Sunday, July 9, 2017

Why Americans Don't Trust the Media

Why is trust of the media slipping?  Maybe because the people in the media are not like us.

One of the big trends in the news these days is the accusations of so-called "fake news" by the far-right as well as the development of real fake news as criticized by the far-left.  Mainstream newspapers and network news outlets can't seem to fathom why the average American views them with distrust.  And the answer has to do with how the media operates and moreover where it operates.

Most major media outlets are located on either coast, usually in large and expensive cities. The people who work for these newspapers and television stations are very highly paid and either live in expensive homes in the city or have luxury homes in the suburbs.  Very few people working at any newspaper or television stations other than perhaps an unpaid college intern, really understand what it is to have to budget and live on a fixed income.

As I noted in an earlier posting, the Wall Street Journal posited that the reason why brand-name prepared foods are falling from favor is it everyone is now eating fresh kale at Whole Foods.  And no doubt among their peer group this is the case, or at least they kid each other that they are eating healthy, when in fact they're spending most of their money in restaurants.  Expensive restaurants, at that.

We see this effect also when discussing student loan debt and the cost of a higher education.  It's been noted by others in the past that whenever the cost of education is mentioned, the mainstream media will cite the cost of tuition at an Ivy League school as an indication of how expensive college has become.  In their mind it's either Harvard, Yale, or go fuck yourself.

As a result, the mainstream media has a skewed view of reality.  They literally cannot fathom how people who don't believe as they do function in society.  They derisively refer to most of America as living in the "Fly Over States" - something to be endured when you are traveling from New York to LA and back.

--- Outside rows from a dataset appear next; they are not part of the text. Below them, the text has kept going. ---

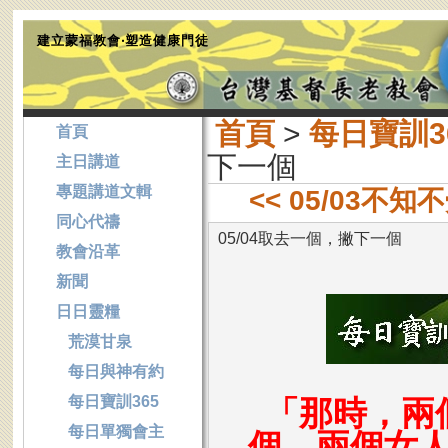
建立蒙福教會‧塑造健康門徒
首頁
>
每日寶訓3
首頁
下一個
主日講道
專題講道文輯
<< 05/03不
同心代禱
05/04取去一個，撇下一個
教會沿革
新聞
日日靈糧
荒漠甘泉
每日與神有約
每日寶訓365
「那時，兩
每日單獨會主
個。兩個女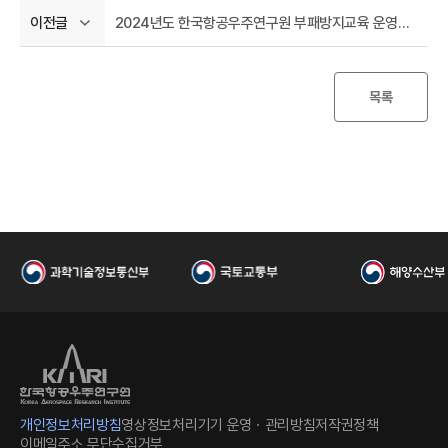
2024년도 한국항공우주연구원 부패방지교육 운영실적 홈페이지 게시
이전글
국
목록
항
개인정보처리방침
영상정보처리기기 운영ㆍ관리방침
저작권정책
이메일주소 무단수집거부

The other aspect of this is that the media seems mystified that they are accused of any kind of bias, even though the media has largely had either a slightly or pronounce left-wing bias since at least the 1960s.  Today, it seems that some media outlets have an even more pronounced bias than before.  The New York Times and The Washington Post seem to have given up all pretense of neutrality, perhaps in response to Rodger Ailes and Fox News.  They feel they have to "balance" the most popular news show on television by being equally partisan in the opposite direction.

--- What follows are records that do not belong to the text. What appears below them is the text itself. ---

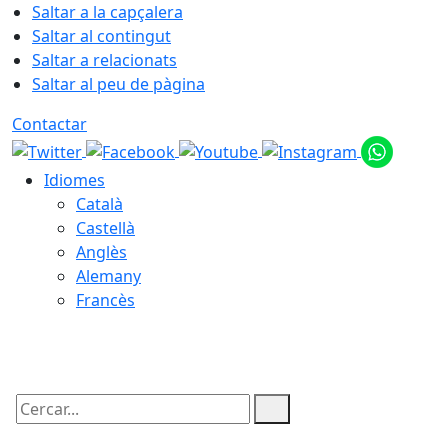
Saltar a la capçalera
Saltar al contingut
Saltar a relacionats
Saltar al peu de pàgina
Contactar
Idiomes
Català
Castellà
Anglès
Alemany
Francès
07.08.2026 | 19:18
Cercar: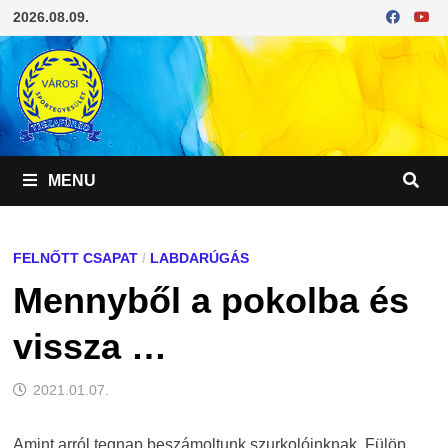
Skip
2026.08.09.
to
content
MENU
FELNŐTT CSAPAT
/
LABDARÚGÁS
Mennyből a pokolba és
vissza …
2021.01.07.
Amint arról tegnap beszámoltunk szurkolóinknak, Fülöp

The net result is it no one trusts any media outlet, as they're all selling a narrative.  And it certainly doesn't help that outlets like CNN news have to retract a story due to shoddy journalism techniques, which feeds right into the narrative of the Trump Administration.  I have a suggestion for CNN - if they really want to raise the ratings, hire Sean Hannity and Bill O'Reilly and give them each shows on CNN.  Conservatives would flock to the channel to see their favorite bloviators, and liberals would watch twice as much in order to be outraged.  Plus, I hear both of them are looking for jobs so they probably could be gotten on the cheap.

But in all seriousness, the media needs to re-establish credibility by speaking to ordinary Americans from the point of view of ordinary Americans.  Historically, journalists were not people who went to journalism school and became mega-rich as TV stars for news outlets, earning millions if not tens of millions of dollars a year in lucrative contracts. Rather, journalists were people who, as a name implies, kept a journal. These were authors and people from all walks of life, who wrote in order to give their ordinary perspective on things.  While many became famous, such as Samuel Clemens or H.L. Mencken, most of them did not become mega-rich celebrities.

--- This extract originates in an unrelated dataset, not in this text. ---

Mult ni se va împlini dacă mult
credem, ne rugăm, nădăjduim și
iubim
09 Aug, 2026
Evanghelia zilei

And that is the problem with the media today - we have a small, insular group of very wealthy people (or at least upper-class people) reporting from their perspective on things.   So of course, to them, everyone has the latest Apple iPhone and all the cable channels and a new luxury SUV.   Of course, to them, everyone orders food from Amazon to be delivered to their home.  After all, who has time to shop?   Everyone else in America must live like a news anchor, right?

Well, wrong.   And that's why people don't trust the news.